目录
1. [ceph_deploy][ERROR ] RuntimeError: Failed to execute command: env DEBIAN_FRONTEND=noninteractive DEBIAN_PRIORITY=critical apt-get --assume-yes -q update
2. [ceph_deploy][ERROR ] RuntimeError: Failed to execute command: yum -y install ceph ceph-radosgw
3. [node1][DEBUG ] 12: Timeout on http://mirrorlist.centos.org/?release=7&arch=x86_64&repo=extras&infra=stock: (28, 'Operation too slow. Less than 1000 bytes/sec transferred the last 30 seconds')
4. No package ceph available
5. no active mgr(luminous版本)
6. rbd map 映射失败(RBD image feature set mismatch,image uses unsupported features: 0x38)
7. ceph -s: auth: unable to find a keyring on /etc/ceph/ceph.client.admin.keyring
8. ceph health: HEALTH_WARN application not enabled on 1 pool(s)
9. 命令mount -t ceph xxx 或者 mount.ceph xxx挂载cephfs时,提示"mount error 22 = Invalid argument"。
10. [ceph] Error EPERM: pool deletion is disabled; you must first set the mon_allow_pool_delete config option to true before you can destroy a pool
[admin-node][DEBUG ] 404 Not Found [IP: 158.69.68.124 80]
[admin-node][DEBUG ] Hit:6 http://cn.archive.ubuntu.com/ubuntu bionic-backports InRelease
[admin-node][DEBUG ] Reading package lists...
[admin-node][WARNIN] E: The repository 'http://download.ceph.com/debian-{ceph-stable-release} bionic Release' does not have a Release file.
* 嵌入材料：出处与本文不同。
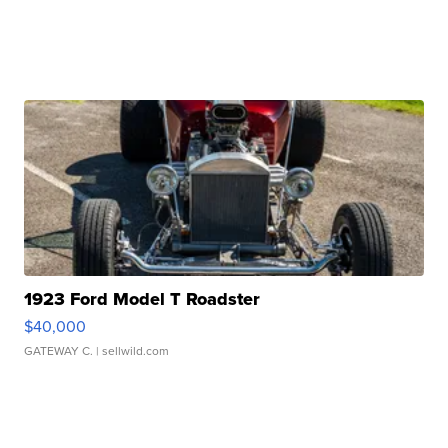
1923 Ford Model T Roadster
$40,000
GATEWAY C.
| sellwild.com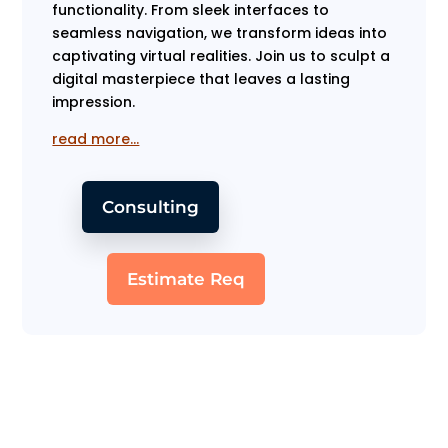
functionality. From sleek interfaces to
seamless navigation, we transform ideas into
captivating virtual realities. Join us to sculpt a
digital masterpiece that leaves a lasting
impression.
read more…
Consulting
Estimate Req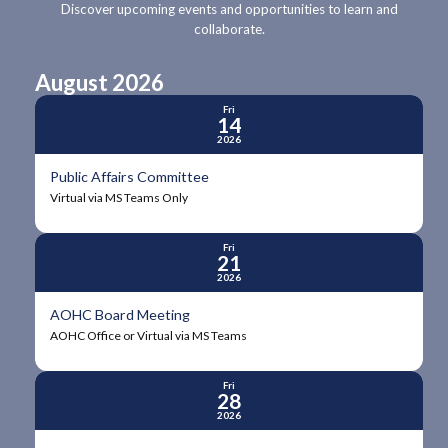
Discover upcoming events and opportunities to learn and
collaborate.
August 2026
Fri
14
2026
Public Affairs Committee
Virtual via MS Teams Only
Fri
21
2026
AOHC Board Meeting
AOHC Office or Virtual via MS Teams
Fri
28
2026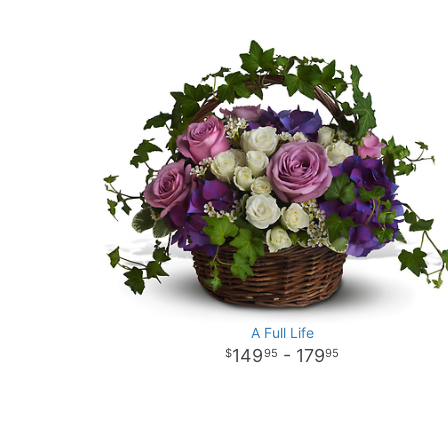
A Full Life
149
- 179
95
95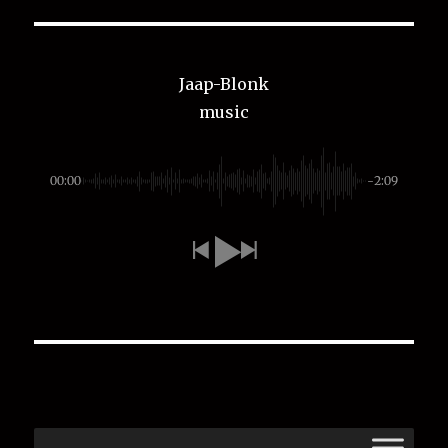
Jaap-Blonk
music
00:00
-2:09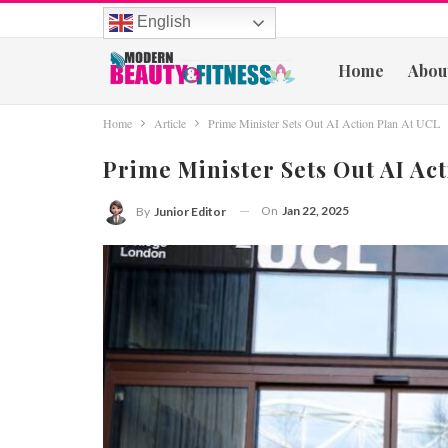
English
Home
Abou
Home
Article
Prime Minister Sets Out AI Action Plan At UCL
Prime Minister Sets Out AI Ac
On
Jan 22, 2025
By
Junior Editor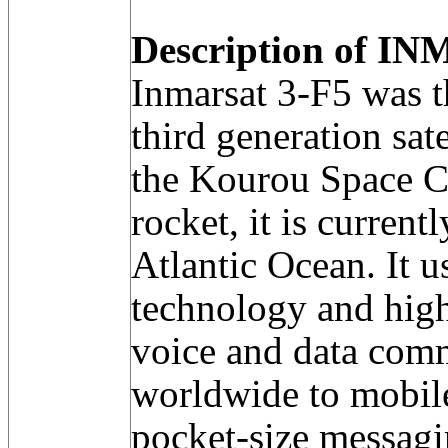
Description of IN
Inmarsat 3-F5 was the
third generation sat
the Kourou Space C
rocket, it is current
Atlantic Ocean. It u
technology and hig
voice and data comm
worldwide to mobile
pocket-size messagi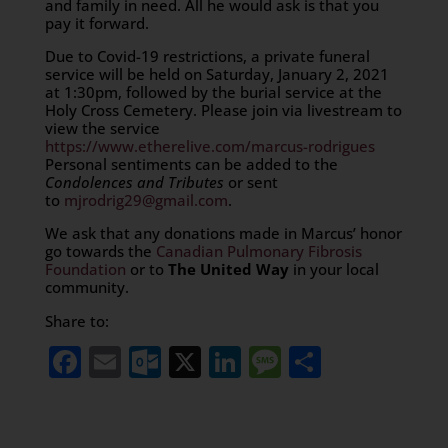
and family in need. All he would ask is that you
pay it forward.
Due to Covid-19 restrictions, a private funeral
service will be held on Saturday, January 2, 2021
at 1:30pm, followed by the burial service at the
Holy Cross Cemetery. Please join via livestream to
view the service
https://www.etherelive.com/marcus-rodrigues
Personal sentiments can be added to the
Condolences and Tributes
or sent
to
mjrodrig29@gmail.com
.
We ask that any donations made in Marcus’ honor
go towards the
Canadian Pulmonary Fibrosis
Foundation
or to
The United Way
in your local
community.
Share to:
Facebook
Email
Outlook.com
X
LinkedIn
Message
Share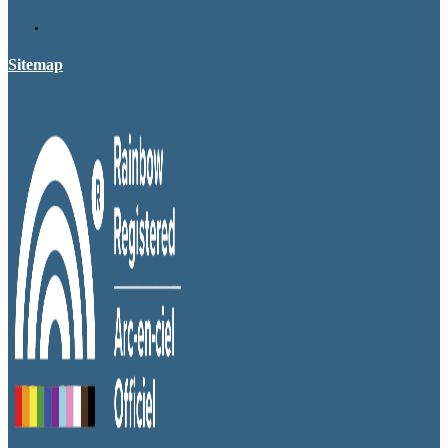
Sitemap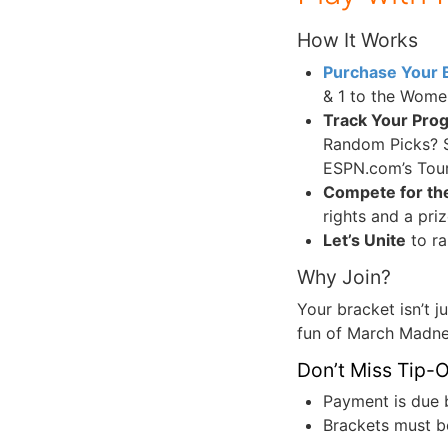
How It Works
Purchase Your 
& 1 to the Wome
Track Your Pro
Random Picks? S
ESPN.com’s Tou
Compete for th
rights and a pr
Let’s Unite
to ra
Why Join?
Your bracket isn’t j
fun of March Madnes
Don’t Miss Tip-O
Payment is due 
Brackets must b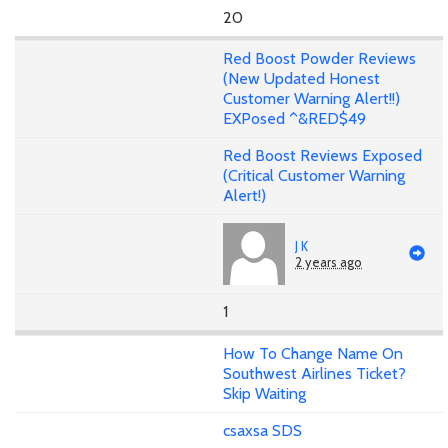
20
Red Boost Powder Reviews
(New Updated Honest
Customer Warning Alert!!)
EXPosed ^&RED$49
Red Boost Reviews Exposed
(Critical Customer Warning
Alert!)
J K
2 years ago
1
How To Change Name On
Southwest Airlines Ticket?
Skip Waiting
csaxsa SDS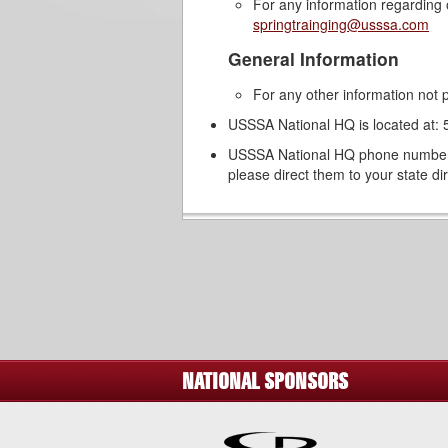
For any information regarding 
springtrainging@usssa.com
General Information
For any other information not p
USSSA National HQ is located at
USSSA National HQ phone number i
please direct them to your state d
NATIONAL SPONSORS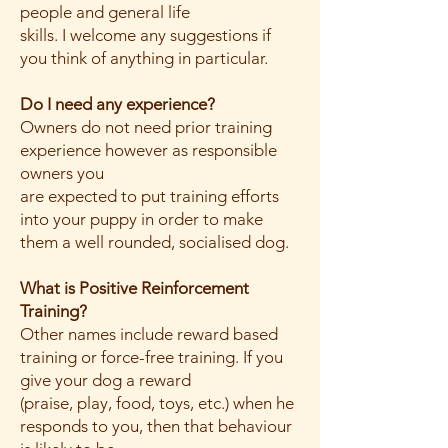
people and general life
skills. I welcome any suggestions if
you think of anything in particular.
Do I need any experience?
Owners do not need prior training
experience however as responsible
owners you
are expected to put training efforts
into your puppy in order to make
them a well rounded, socialised dog.
What is Positive Reinforcement
Training?
Other names include reward based
training or force-free training. If you
give your dog a reward
(praise, play, food, toys, etc.) when he
responds to you, then that behaviour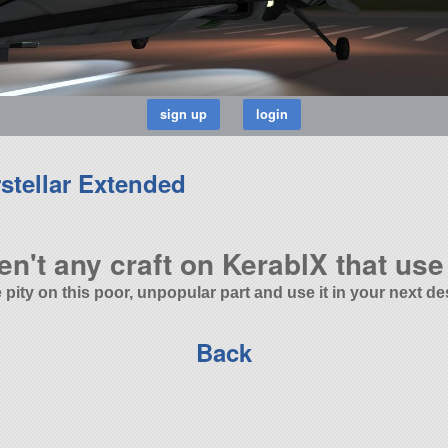
stellar Extended
en't any craft on KerablX that use 
 pity on this poor, unpopular part and use it in your next de
Back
[admin-node][ERROR ] RuntimeError: command returned non-zero exit status: 100
[ceph_deploy][ERROR ] RuntimeError: Failed to execute command: env DEBIAN_FRONTEND=noninteractive DEBIAN_PRIORITY=critical apt-get --assume-yes -q update
分析:这个[ERROR ]是因为[WARNIN] E: The repository 'http://download.ceph.com/debian-{ceph-stable-release} bionic Release' does not have a Release file.造成的。
解决方法:在admin-node上修改/etc/apt/sources.list.d/ceph.list内容如下:
deb http://download.ceph.com/debian-{ceph-stable-release}/ bionic main =>deb http://download.ceph.com/debian-luminous/ bionic main
[node1][INFO ] installing Ceph on node1
[node1][INFO ] Running command: sudo yum clean all
[node1][DEBUG ] Loaded plugins: fastestmirror, langpacks
[node1][DEBUG ] Cleaning repos: base extras updates
[node1][DEBUG ] Cleaning up list of fastest mirrors
[node1][INFO ] Running command: sudo yum -y install ceph ceph-radosgw
[node1][DEBUG ] Loaded plugins: fastestmirror, langpacks
[node1][DEBUG ] Determining fastest mirrors
[node1][DEBUG ] * base: ftp.sjtu.edu.cn
[node1][DEBUG ] * extras: ftp.sjtu.edu.cn
[node1][DEBUG ] * updates: ftp.sjtu.edu.cn
[node1][DEBUG ] No package ceph available.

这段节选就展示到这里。